Design: Peak 1990s Excess

Visually, the M12 is impossible to ignore.

It looks like:

  • A Lamborghini Diablo crossed with
  • A stealth bomber
  • Designed by someone who loved fighter jets a little too much

Scissor doors, massive side intakes, razor-sharp angles, and a cockpit that felt more like an aircraft than a car. The interior was aggressive and dramatic, though not exactly luxurious by Ferrari standards.

In the mid-1990s, it looked like the future. Today, it looks like the most unapologetically 1990s supercar imaginable—and that’s part of its charm.


So Why Did It Fail?

Despite the incredible spec sheet, the Vector M12 was doomed by reality.

1. Development and Funding Chaos

Megatech’s ownership was unstable.
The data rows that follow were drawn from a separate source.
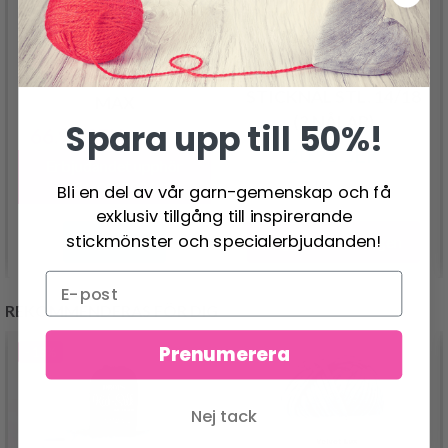
JOHN JAMES
LINDEHOBBY VELVET
STICKNÅL STL. 14/18
MAX
(2 NÅLAR)
Spara upp till 50%!
66.95 SEK
133.00 SEK
20.95 SEK
Erbjudandet upphör
31/08/2026
Bli en del av vår garn-gemenskap och få
exklusiv tillgång till inspirerande
stickmönster och specialerbjudanden!
Lägg till varukorgen
Se produkt
REKOMMENDERAS FÖR DIG
Prenumerera
- 13%
Nej tack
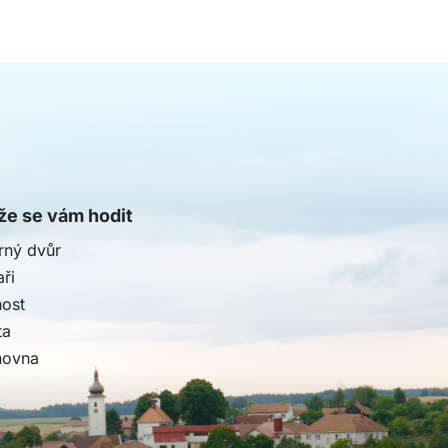
e se vám hodit
rný dvůr
ři
nost
ta
hovna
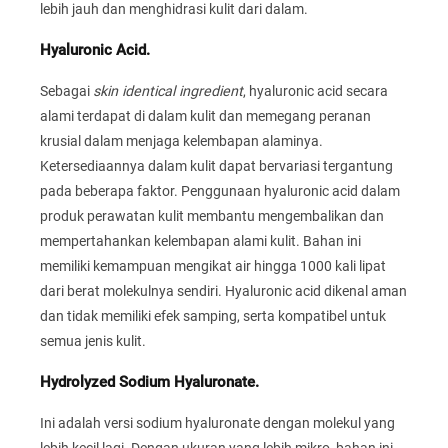
lebih jauh dan menghidrasi kulit dari dalam.
Hyaluronic Acid.
Sebagai
skin identical ingredient
, hyaluronic acid secara
alami terdapat di dalam kulit dan memegang peranan
krusial dalam menjaga kelembapan alaminya.
Ketersediaannya dalam kulit dapat bervariasi tergantung
pada beberapa faktor. Penggunaan hyaluronic acid dalam
produk perawatan kulit membantu mengembalikan dan
mempertahankan kelembapan alami kulit. Bahan ini
memiliki kemampuan mengikat air hingga 1000 kali lipat
dari berat molekulnya sendiri. Hyaluronic acid dikenal aman
dan tidak memiliki efek samping, serta kompatibel untuk
semua jenis kulit.
Hydrolyzed Sodium Hyaluronate.
Ini adalah versi sodium hyaluronate dengan molekul yang
lebih kecil lagi. Dengan ukuran yang lebih mikro, bahan ini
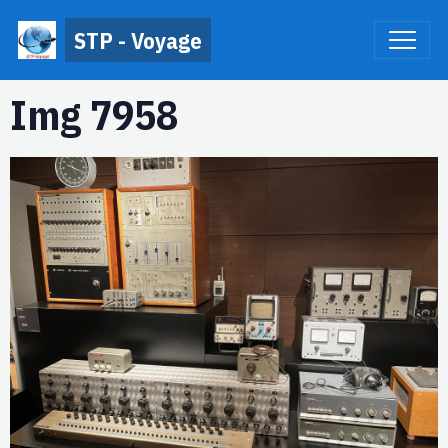
STP - Voyage
Img 7958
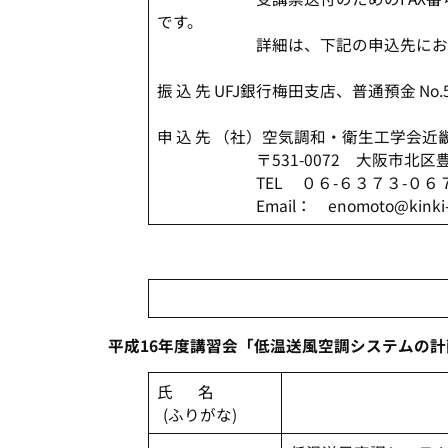
です。
詳細は、下記の申込先にお問
振 込 先 UFJ銀行梅田支店、普通預金 No.
申 込 先 （社）空気調和・衛生工学会近
〒531-0072 大阪市北区豊崎3
TEL ０６-６３７３-０６７５
Email： enomoto@kinki-sha
平成16年度講習会「低温送風空調システムの
氏 名
(ふりがな)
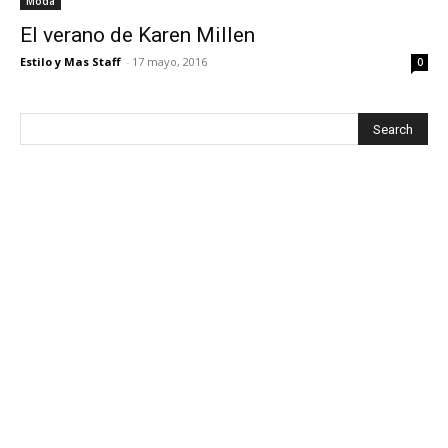
Moda
El verano de Karen Millen
Estilo y Mas Staff
-
17 mayo, 2016
0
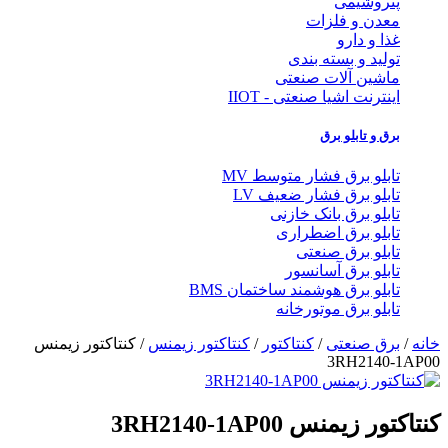
پتروشیمی
معدن و فلزات
غذا و دارو
تولید و بسته بندی
ماشین آلات صنعتی
اینترنت اشیا صنعتی - IIOT
برق و تابلو برق
تابلو برق فشار متوسط MV
تابلو برق فشار ضعیف LV
تابلو برق بانک خازنی
تابلو برق اضطراری
تابلو برق صنعتی
تابلو برق آسانسور
تابلو برق هوشمند ساختمان BMS
تابلو برق موتورخانه
خانه
/
برق صنعتی
/
کنتاکتور
/
کنتاکتور زیمنس
/ کنتاکتور زیمنس
3RH2140-1AP00
کنتاکتور زیمنس 3RH2140-1AP00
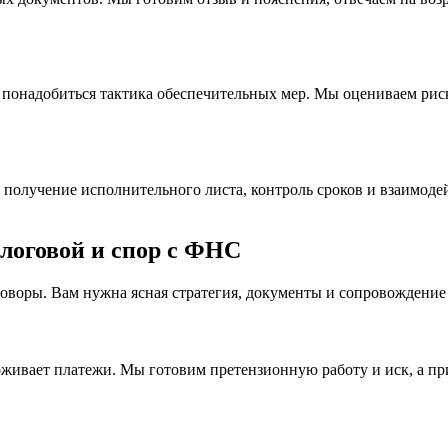
 понадобиться тактика обеспечительных мер. Мы оцениваем рис
олучение исполнительного листа, контроль сроков и взаимодей
логовой и спор с ФНС
еговоры. Вам нужна ясная стратегия, документы и сопровождение
ерживает платежи. Мы готовим претензионную работу и иск, а п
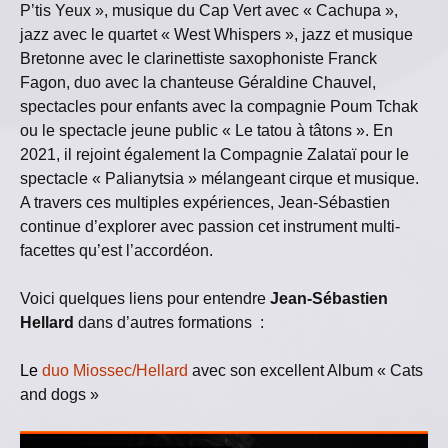
P’tis Yeux », musique du Cap Vert avec « Cachupa »,
jazz avec le quartet « West Whispers », jazz et musique
Bretonne avec le clarinettiste saxophoniste Franck
Fagon, duo avec la chanteuse Géraldine Chauvel,
spectacles pour enfants avec la compagnie Poum Tchak
ou le spectacle jeune public « Le tatou à tâtons ». En
2021, il rejoint également la Compagnie Zalataï pour le
spectacle « Palianytsia » mélangeant cirque et musique.
A travers ces multiples expériences, Jean-Sébastien
continue d’explorer avec passion cet instrument multi-
facettes qu’est l’accordéon.
Voici quelques liens pour entendre
Jean-Sébastien
Hellard
dans d’autres formations :
Le
duo Miossec/Hellard
avec son excellent Album « Cats
and dogs »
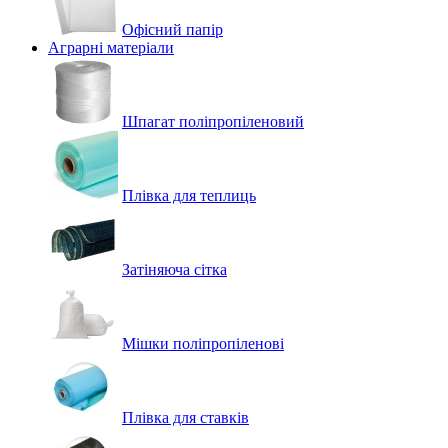
Офісний папір
Аграрні матеріали
Шпагат поліпропіленовий
Плівка для теплиць
Затіняюча сітка
Мішки поліпропіленові
Плівка для ставків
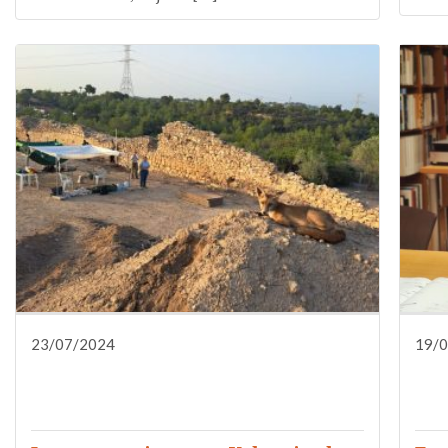
23/07/2024
DIFUSIÓN
FORMACIÓN
19/
INVESTIGACIÓN
NOTA DE PRENSA
QUIÉNES SOMOS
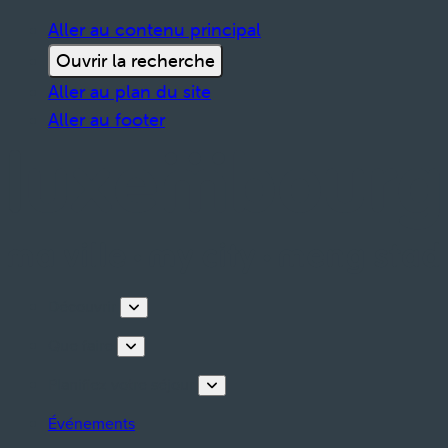
Aller au contenu principal
Ouvrir la recherche
Aller au plan du site
Aller au footer
Découvrir
Que faire
Planifiez votre séjour
Événements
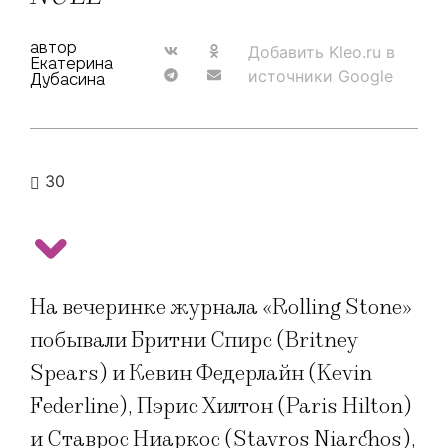
автор
Добавить Kleo.ru в
Екатерина
источники Google
Дубасина
30
На вечеринке журнала «Rolling Stone»
побывали Бритни Спирс (Britney
Spears) и Кевин Федерлайн (Kevin
Federline), Пэрис Хилтон (Paris Hilton)
и Ставрос Ниаркос (Stavros Niarchos),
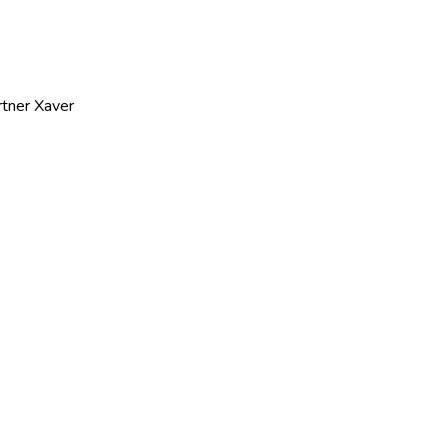
rtner Xaver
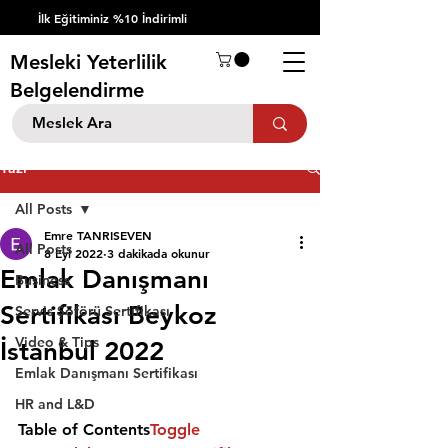
İlk Eğitiminiz %10 İndirimli
Mesleki Yeterlilik
Belgelendirme
Yazı
All Posts
Emre TANRISEVEN
All Posts
8 Eyl 2022
3 dakikada okunur
Emlak Danışmanı
Business
Sertifikası Beykoz
Servis Şöförü Sertifikası
Video & Tips
İstanbul 2022
Emlak Danışmanı Sertifikası
HR and L&D
Table of Contents
Toggle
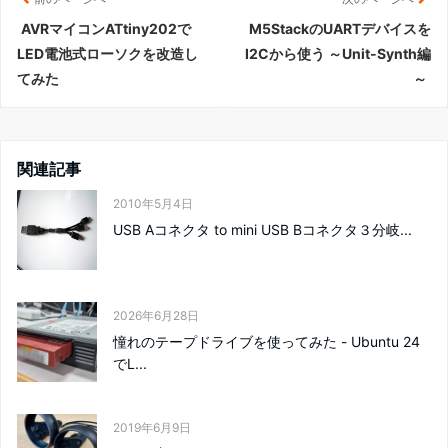
AVRマイコンATtiny202で
M5StackのUARTデバイスを
LED電池式ローソクを改造し
I2Cから使う ～Unit-Synth編
てみた
～
関連記事
2010年5月4日
USB Aコネクタ to mini USB Bコネクタ３分岐...
2026年6月28日
憧れのテープドライブを使ってみた - Ubuntu 24
でL...
2019年6月9日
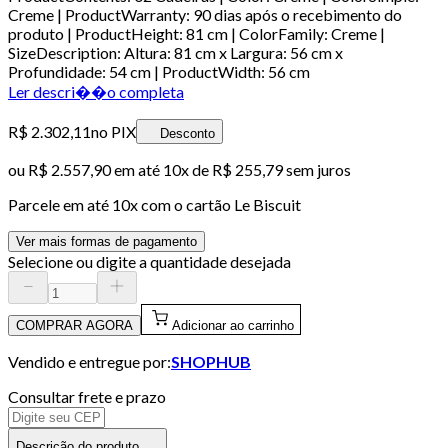
Creme | ProductWarranty: 90 dias após o recebimento do
produto | ProductHeight: 81 cm | ColorFamily: Creme |
SizeDescription: Altura: 81 cm x Largura: 56 cm x
Profundidade: 54 cm | ProductWidth: 56 cm
Ler descri��o completa
R$ 2.302,11
no PIX
Desconto
ou
R$ 2.557,90
em até
10x de R$ 255,79 sem juros
Parcele em até
10
x com o cartão
Le Biscuit
Ver mais formas de pagamento
Selecione ou digite a quantidade desejada
COMPRAR AGORA
Adicionar ao carrinho
Vendido e entregue por:
SHOPHUB
Consultar frete e prazo
Descrição do produto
Funding was inconsistent. Development dragged on. Promised updates were delayed or canceled entirely.

2. Build Quality Issues

Early cars suffered from inconsistent fit and finish. For buyers spending nearly $190,000 in the 1990s, expectations were sky-high—and Vector couldn’t always meet them.

3. Pricing vs. Reputation

Lamborghini had decades of brand equity. Vector didn’t. Asking Diablo money without Diablo prestige was a hard sell.

4. Production Collapse

After just 14 customer cars and 3 prototypes (17 total), Megatech pulled the plug. Vector shut down, again.

And just like that, America’s only manual V12 supercar was gone.


The Historical Irony: A Title No One Else Claimed

Here’s the twist that cemented the M12’s legend.

In 1999, Lamborghini discontinued the manual gearbox on the Diablo. From that moment on, no American manufacturer ever built another V12 production car—manual or otherwise.

That makes the Vector M12:

  • The only American V12 supercar
  • The last manual V12 production car from any U.S. brand
  • A historical one-off that can never be repeated

Collector Status Today

For years, the M12 was ignored. Values languished. But collectors eventually realized what it represented.

Today:

  • Clean examples trade between $300,000 and $500,000
  • Survivors are extremely rare
  • Documentation and originality matter enormously

It’s no longer a failed supercar. It’s a blue-chip oddity—a symbol of what American ambition looked like when it aimed straight at the exotic elite.


Final Verdict: A Glorious, Flawed American Icon

The Vector M12 didn’t fail because it lacked performance. It failed because building supercars requires more than speed—it requires capital, consistency, and credibility.

But judged by history rather than sales figures, the M12 deserves respect.

It proved:

  • America could build a V12 exotic
  • A manual gearbox still mattered
  • And that ambition alone can create legends—even if the business collapses

The Vector M12 died young.
But it went out screaming—twelve cylinders, three pedals, no apologies.